● O QUE SE PEDE
Dá seguimento ao texto sobre as universidades privadas e o seu espírito mercantilista, começando logo depois da última frase apresentada.

··· EXCERTO DO DOCUMENTO ···

Sabe-se, dada a tendência de os nossos governantes imitarem o que de menos bom se faz em Portugal, ou que dá lucro aos nossos chamados operadores económicos (a denominação comum de comerciante já é quase ofensiva, dada a aristocratização da profissão) sem grandes canseiras e com poucos riscos, que as universidades privadas, nossas e portuguesas, licenciam profissões que não existem nos respectivos países, de baixa qualidade, também chamadas profissões e doutores da mula ruça, por lhes interessar mais o número do que a qualidade, dentro do seu espírito mercantilista, isto é, mais interessadas e vocacionadas para ganhar dinheiro, do que para a formação de profissionais competentes e de utilidade para o desenvolvimento do país. Não poderia ser de outro modo por a vocação do negócio ser de obter lucros a todo o custo, a maioria dos professores serem licenciados, havendo um ou outro doutorado para enganar o pacóvio e tranquilizar o ministério de tutela.

··· DADOS EXTRAÍDOS ···

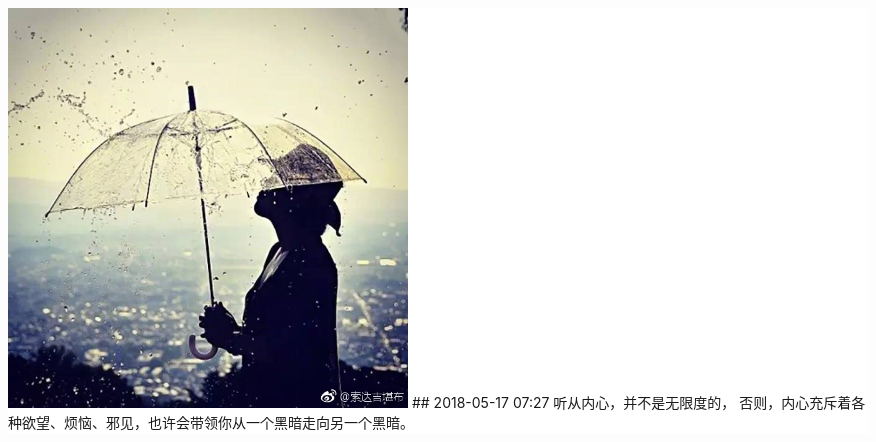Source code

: <img src="../Image/697ccf95ly1fr2167ala8j20hs0hsdht.jpg" width="400">
 ## 2018-05-17 07:27
听从内心，并不是无限度的， 否则，内心充斥着各种欲望、烦恼、邪见，也许会带领你从一个黑暗走向另一个黑暗。
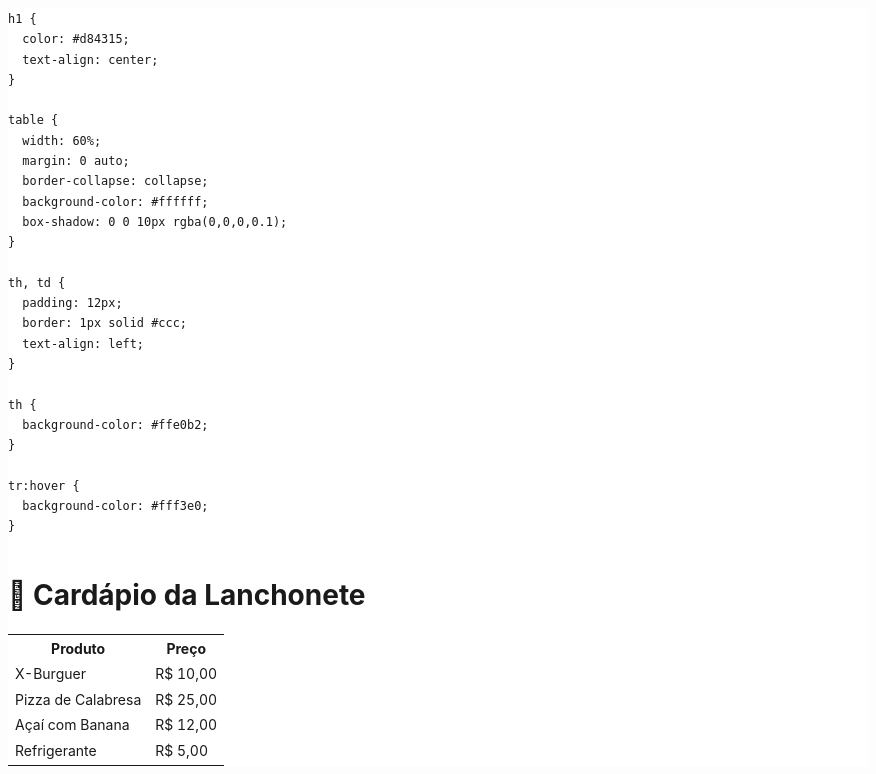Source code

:     h1 {
      color: #d84315;
      text-align: center;
    }

    table {
      width: 60%;
      margin: 0 auto;
      border-collapse: collapse;
      background-color: #ffffff;
      box-shadow: 0 0 10px rgba(0,0,0,0.1);
    }

    th, td {
      padding: 12px;
      border: 1px solid #ccc;
      text-align: left;
    }

    th {
      background-color: #ffe0b2;
    }

    tr:hover {
      background-color: #fff3e0;
    }
  </style>
</head>
<body>
  <h1>🍔 Cardápio da Lanchonete</h1>
  <table>
    <tr>
      <th>Produto</th>
      <th>Preço</th>
    </tr>
    <tr>
      <td>X-Burguer</td>
      <td>R$ 10,00</td>
    </tr>
    <tr>
      <td>Pizza de Calabresa</td>
      <td>R$ 25,00</td>
    </tr>
    <tr>
      <td>Açaí com Banana</td>
      <td>R$ 12,00</td>
    </tr>
    <tr>
      <td>Refrigerante</td>
      <td>R$ 5,00</td>
    </tr>
  </table>
</body>
</html>

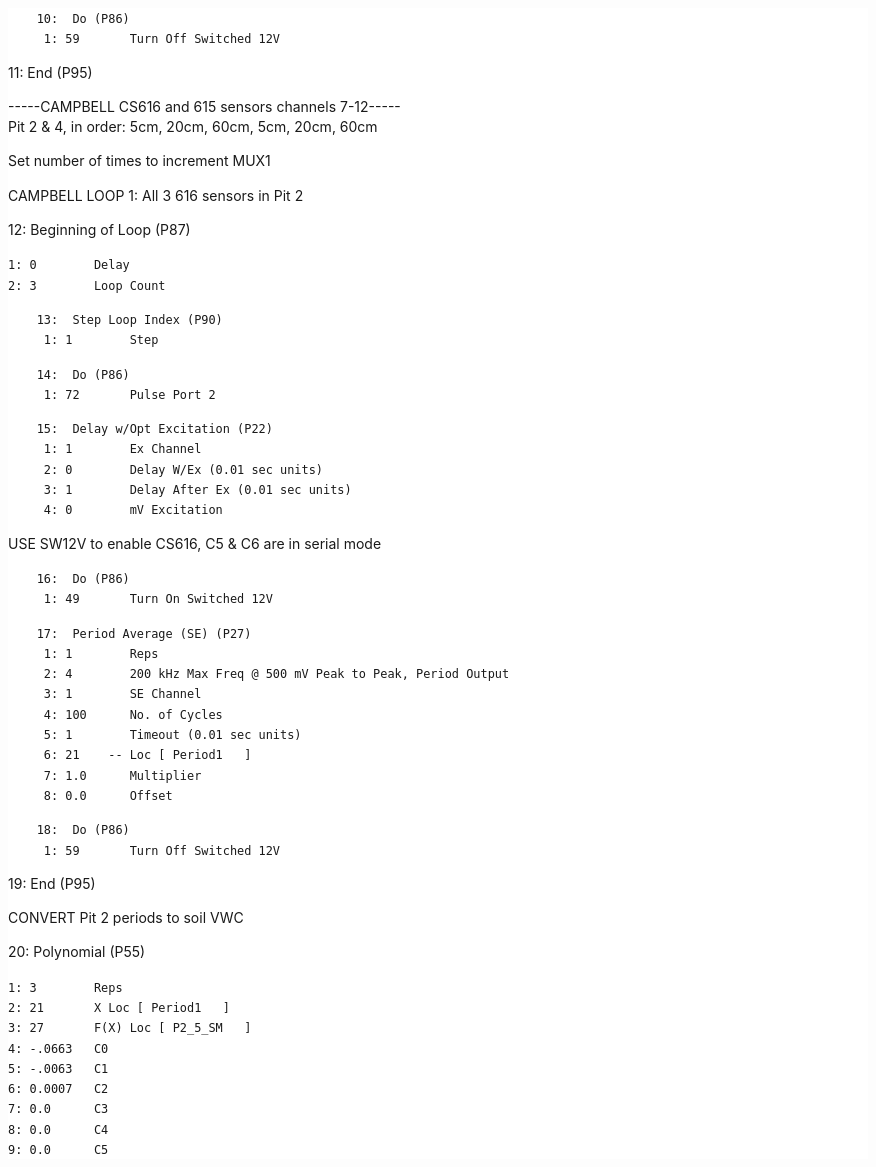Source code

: `    10:  Do (P86)`\
`     1: 59       Turn Off Switched 12V`

11: End (P95)

-----CAMPBELL CS616 and 615 sensors channels 7-12-----\
Pit 2 & 4, in order: 5cm, 20cm, 60cm, 5cm, 20cm, 60cm



Set number of times to increment MUX1



CAMPBELL LOOP 1: All 3 616 sensors in Pit 2

12: Beginning of Loop (P87)

`1: 0        Delay`\
`2: 3        Loop Count`

`    13:  Step Loop Index (P90)`\
`     1: 1        Step`

`    14:  Do (P86)`\
`     1: 72       Pulse Port 2`

`    15:  Delay w/Opt Excitation (P22)`\
`     1: 1        Ex Channel`\
`     2: 0        Delay W/Ex (0.01 sec units)`\
`     3: 1        Delay After Ex (0.01 sec units)`\
`     4: 0        mV Excitation`

USE SW12V to enable CS616, C5 & C6 are in serial mode

`    16:  Do (P86)`\
`     1: 49       Turn On Switched 12V`

`    17:  Period Average (SE) (P27)`\
`     1: 1        Reps`\
`     2: 4        200 kHz Max Freq @ 500 mV Peak to Peak, Period Output`\
`     3: 1        SE Channel`\
`     4: 100      No. of Cycles`\
`     5: 1        Timeout (0.01 sec units)`\
`     6: 21    -- Loc [ Period1   ]`\
`     7: 1.0      Multiplier`\
`     8: 0.0      Offset`

`    18:  Do (P86)`\
`     1: 59       Turn Off Switched 12V`

19: End (P95)

CONVERT Pit 2 periods to soil VWC

20: Polynomial (P55)

`1: 3        Reps`\
`2: 21       X Loc [ Period1   ]`\
`3: 27       F(X) Loc [ P2_5_SM   ]`\
`4: -.0663   C0`\
`5: -.0063   C1`\
`6: 0.0007   C2`\
`7: 0.0      C3`\
`8: 0.0      C4`\
`9: 0.0      C5`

···

● RESPOSTA ESCRITA
Parece-me lícita a pergunta: serão universidades as nossas, ou simples imitações apressadas para venda a retalho de diplomas?
As universidades não têm o direito de defraudar as expectativas de jovens e das famílias, atribuindo-lhes diplomas sem préstimo e sem valor, de formar ignorantes com diminuta cultura. As universidades já não são apenas lugares de ensino mas também espaços de ciência e de criação que abrangem inúmeras iniciativas, onde se concretizam ideias e projectos sociais, culturais, empresariais e tecnológicos fundamentais para a vida económica e para o desenvolvimento social, como nos diz o Reitor da Universidade de Lisboa, Doutor Sampaio da Nóvoa.
Será que haverá uma avaliação e prestação de contas exigentes da gestão das instituições universitárias? Duvido muito, porque, se houvesse, já se teria suspendido a avalanche delas, e, até, algumas eliminadas. A qualidade da formação deveria avaliar-se, não pelo diploma em si mas pelo que o licenciado venha, ou possa vir a fazer com esse diploma. Igualmente essencial é a definição de políticas que liguem a educação à organização social e económica, de modo a não se formarem licenciados para o desemprego, como vem acontecendo entre nós e em Portugal.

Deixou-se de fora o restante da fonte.